*** INPUT MATERIAL

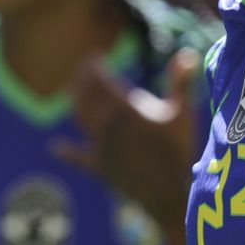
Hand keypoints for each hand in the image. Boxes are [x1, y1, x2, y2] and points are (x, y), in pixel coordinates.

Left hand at [54, 49, 201, 228]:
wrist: (167, 191)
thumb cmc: (178, 150)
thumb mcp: (182, 113)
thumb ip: (181, 81)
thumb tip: (189, 53)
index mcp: (124, 108)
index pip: (100, 81)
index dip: (93, 67)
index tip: (93, 57)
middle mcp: (106, 125)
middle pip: (85, 97)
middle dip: (81, 81)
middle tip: (82, 70)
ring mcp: (100, 146)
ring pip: (80, 119)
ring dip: (76, 103)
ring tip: (74, 94)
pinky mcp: (99, 167)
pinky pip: (78, 158)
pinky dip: (67, 152)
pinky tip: (56, 148)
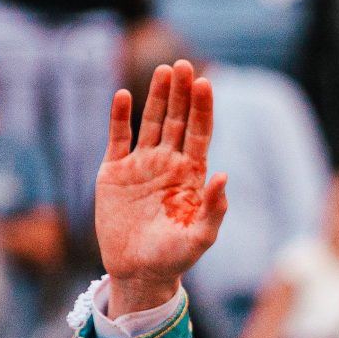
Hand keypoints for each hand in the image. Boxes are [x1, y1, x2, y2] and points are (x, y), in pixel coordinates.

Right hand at [94, 61, 228, 315]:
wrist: (137, 272)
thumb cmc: (174, 258)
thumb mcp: (200, 238)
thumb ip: (214, 209)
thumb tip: (223, 177)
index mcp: (191, 175)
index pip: (200, 133)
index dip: (202, 108)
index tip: (205, 83)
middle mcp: (167, 163)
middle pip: (177, 120)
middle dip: (181, 93)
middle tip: (183, 65)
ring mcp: (141, 165)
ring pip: (151, 122)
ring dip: (157, 97)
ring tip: (163, 71)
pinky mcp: (114, 172)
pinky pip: (118, 138)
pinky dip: (119, 117)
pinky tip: (123, 96)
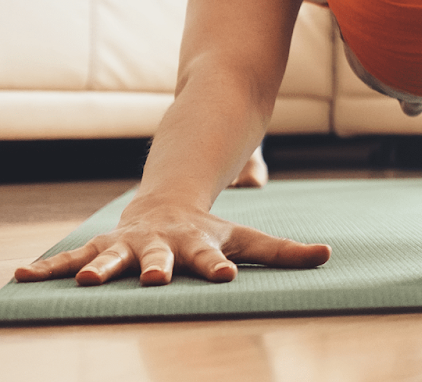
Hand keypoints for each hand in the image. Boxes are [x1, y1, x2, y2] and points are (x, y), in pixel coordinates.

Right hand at [12, 198, 330, 286]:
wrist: (167, 204)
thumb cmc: (210, 233)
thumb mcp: (248, 239)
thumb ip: (285, 251)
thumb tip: (327, 255)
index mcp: (198, 244)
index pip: (213, 257)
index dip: (218, 266)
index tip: (223, 277)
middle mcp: (160, 245)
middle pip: (158, 258)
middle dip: (154, 269)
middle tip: (153, 280)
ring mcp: (128, 246)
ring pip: (110, 258)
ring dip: (97, 269)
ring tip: (81, 280)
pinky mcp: (101, 248)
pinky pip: (70, 257)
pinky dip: (47, 267)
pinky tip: (20, 277)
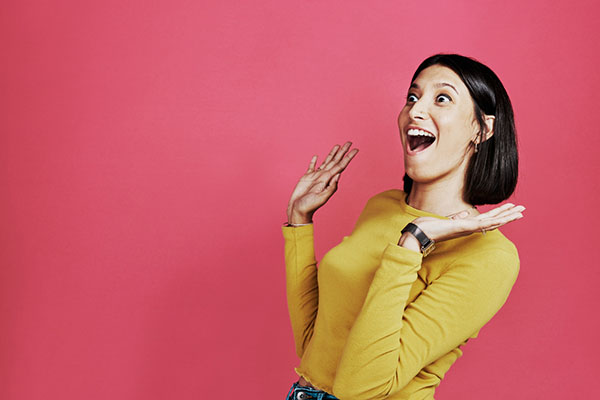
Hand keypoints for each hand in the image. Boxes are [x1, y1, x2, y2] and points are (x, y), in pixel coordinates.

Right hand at [287, 142, 358, 223]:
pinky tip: (317, 156)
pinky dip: (314, 161)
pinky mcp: (306, 177)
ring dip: (332, 154)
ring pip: (326, 161)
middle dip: (342, 152)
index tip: (355, 149)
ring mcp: (315, 176)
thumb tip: (339, 175)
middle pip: (335, 161)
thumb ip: (331, 187)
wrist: (298, 210)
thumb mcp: (322, 198)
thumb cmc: (310, 206)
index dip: (348, 157)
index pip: (341, 166)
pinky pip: (311, 166)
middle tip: (349, 142)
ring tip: (337, 146)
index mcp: (328, 179)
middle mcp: (324, 176)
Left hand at [398, 203, 524, 250]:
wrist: (422, 233)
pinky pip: (483, 224)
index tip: (511, 209)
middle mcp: (471, 228)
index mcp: (468, 225)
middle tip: (523, 210)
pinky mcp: (465, 228)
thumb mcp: (449, 220)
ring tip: (520, 212)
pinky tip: (505, 218)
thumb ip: (458, 218)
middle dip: (509, 215)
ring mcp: (469, 228)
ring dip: (507, 217)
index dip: (500, 214)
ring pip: (493, 222)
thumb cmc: (432, 227)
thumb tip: (464, 213)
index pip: (488, 219)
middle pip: (494, 220)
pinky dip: (495, 221)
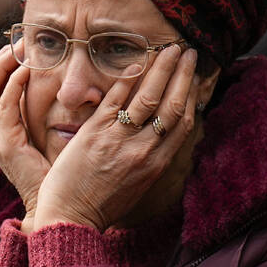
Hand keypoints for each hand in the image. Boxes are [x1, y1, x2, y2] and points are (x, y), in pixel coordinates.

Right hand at [0, 45, 50, 226]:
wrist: (58, 208)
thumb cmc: (59, 174)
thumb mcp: (48, 136)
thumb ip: (45, 112)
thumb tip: (62, 83)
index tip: (20, 47)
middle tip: (19, 42)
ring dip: (1, 65)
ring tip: (21, 50)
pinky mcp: (8, 145)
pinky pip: (4, 106)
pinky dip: (14, 84)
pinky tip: (28, 70)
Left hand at [34, 45, 199, 231]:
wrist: (70, 218)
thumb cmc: (101, 206)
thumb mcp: (137, 186)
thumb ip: (151, 160)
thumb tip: (162, 139)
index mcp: (157, 164)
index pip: (184, 123)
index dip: (193, 95)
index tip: (196, 76)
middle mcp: (143, 151)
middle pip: (172, 105)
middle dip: (183, 75)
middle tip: (188, 52)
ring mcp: (119, 140)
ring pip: (149, 97)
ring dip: (162, 68)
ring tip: (170, 48)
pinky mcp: (94, 133)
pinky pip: (116, 99)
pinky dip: (129, 78)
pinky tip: (137, 60)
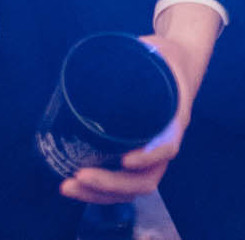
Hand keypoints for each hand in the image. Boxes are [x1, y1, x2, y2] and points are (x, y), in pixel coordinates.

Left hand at [58, 15, 210, 204]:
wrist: (177, 67)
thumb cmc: (165, 60)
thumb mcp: (156, 50)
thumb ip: (137, 51)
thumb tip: (104, 52)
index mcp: (174, 121)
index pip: (166, 147)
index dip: (147, 157)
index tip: (125, 159)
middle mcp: (163, 145)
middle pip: (144, 180)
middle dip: (110, 184)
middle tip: (79, 176)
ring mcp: (150, 156)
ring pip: (131, 189)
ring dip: (99, 194)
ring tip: (67, 186)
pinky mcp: (133, 157)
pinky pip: (120, 184)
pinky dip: (97, 190)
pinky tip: (72, 184)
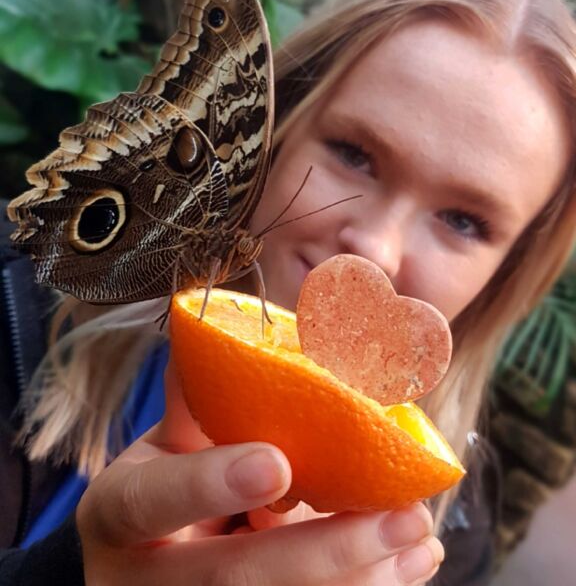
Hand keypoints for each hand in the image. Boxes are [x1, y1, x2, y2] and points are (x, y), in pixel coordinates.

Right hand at [76, 357, 443, 584]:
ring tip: (420, 535)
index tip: (278, 463)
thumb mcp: (169, 444)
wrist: (149, 566)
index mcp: (119, 517)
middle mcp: (141, 580)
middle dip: (324, 550)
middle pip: (230, 578)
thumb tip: (237, 319)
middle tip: (402, 516)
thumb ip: (199, 397)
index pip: (148, 502)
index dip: (207, 484)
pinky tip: (414, 562)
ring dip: (361, 579)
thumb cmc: (167, 489)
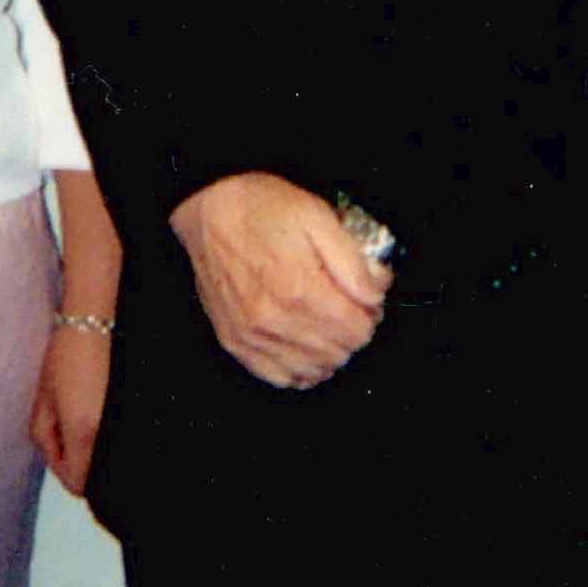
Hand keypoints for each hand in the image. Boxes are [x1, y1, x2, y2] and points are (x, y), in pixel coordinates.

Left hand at [29, 321, 110, 494]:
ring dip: (91, 452)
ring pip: (107, 458)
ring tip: (79, 422)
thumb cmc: (65, 355)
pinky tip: (94, 414)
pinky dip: (104, 437)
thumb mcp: (44, 399)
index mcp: (83, 432)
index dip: (61, 473)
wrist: (96, 322)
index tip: (54, 450)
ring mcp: (123, 423)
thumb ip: (45, 438)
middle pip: (95, 476)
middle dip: (77, 466)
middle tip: (64, 438)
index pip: (77, 482)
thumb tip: (58, 458)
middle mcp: (107, 433)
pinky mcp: (131, 412)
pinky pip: (117, 439)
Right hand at [168, 172, 389, 389]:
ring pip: (312, 370)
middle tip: (348, 310)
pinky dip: (299, 369)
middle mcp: (273, 318)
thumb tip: (377, 293)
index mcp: (299, 287)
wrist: (210, 209)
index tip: (366, 302)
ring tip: (326, 326)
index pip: (357, 331)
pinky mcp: (234, 341)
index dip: (370, 316)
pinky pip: (278, 377)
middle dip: (352, 333)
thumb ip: (353, 262)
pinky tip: (305, 348)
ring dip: (328, 353)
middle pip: (338, 353)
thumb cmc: (261, 209)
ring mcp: (251, 334)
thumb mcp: (318, 218)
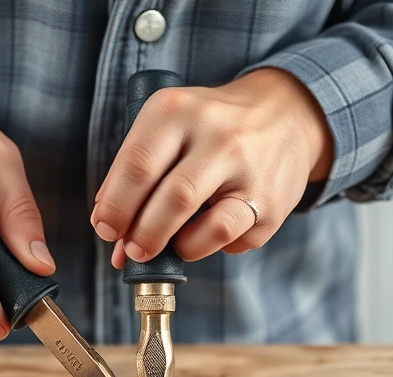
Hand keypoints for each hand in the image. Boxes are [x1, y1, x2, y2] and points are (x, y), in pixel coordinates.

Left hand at [90, 68, 332, 266]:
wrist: (286, 113)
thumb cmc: (211, 125)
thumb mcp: (169, 124)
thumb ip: (136, 169)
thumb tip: (107, 225)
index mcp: (179, 110)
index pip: (137, 166)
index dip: (115, 207)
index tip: (106, 229)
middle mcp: (218, 136)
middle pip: (170, 200)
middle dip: (141, 236)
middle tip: (132, 250)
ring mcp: (250, 171)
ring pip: (207, 229)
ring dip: (178, 248)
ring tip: (171, 245)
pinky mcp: (273, 203)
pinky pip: (232, 240)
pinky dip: (211, 247)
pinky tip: (206, 234)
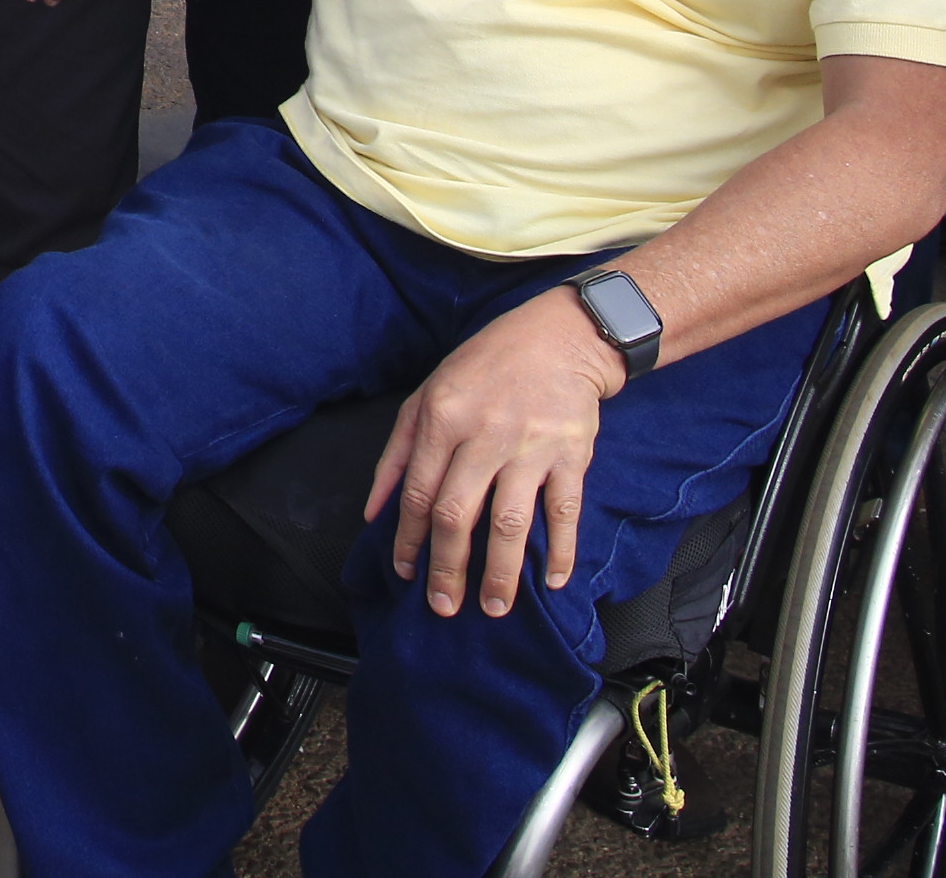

******

TASK PROMPT → Taking the lines above, repeat exactly those from the line that contains "pinky dip: (14, 84)" through the line that contains "middle mcp: (143, 151)", and both of those lines as well. Include nothing else.

ANSWER SECTION →
pinky dip: (14, 84)
pinky tip: (28, 70)
Left hand at [34, 45, 199, 231]:
wrist: (70, 218)
thumb cmc: (101, 206)
thumb mcp: (137, 186)
thumb ip: (151, 160)
thumb tip: (162, 139)
index mcp: (157, 164)
index pip: (184, 123)
index dip: (193, 95)
index tip: (196, 76)
middle mcp: (143, 151)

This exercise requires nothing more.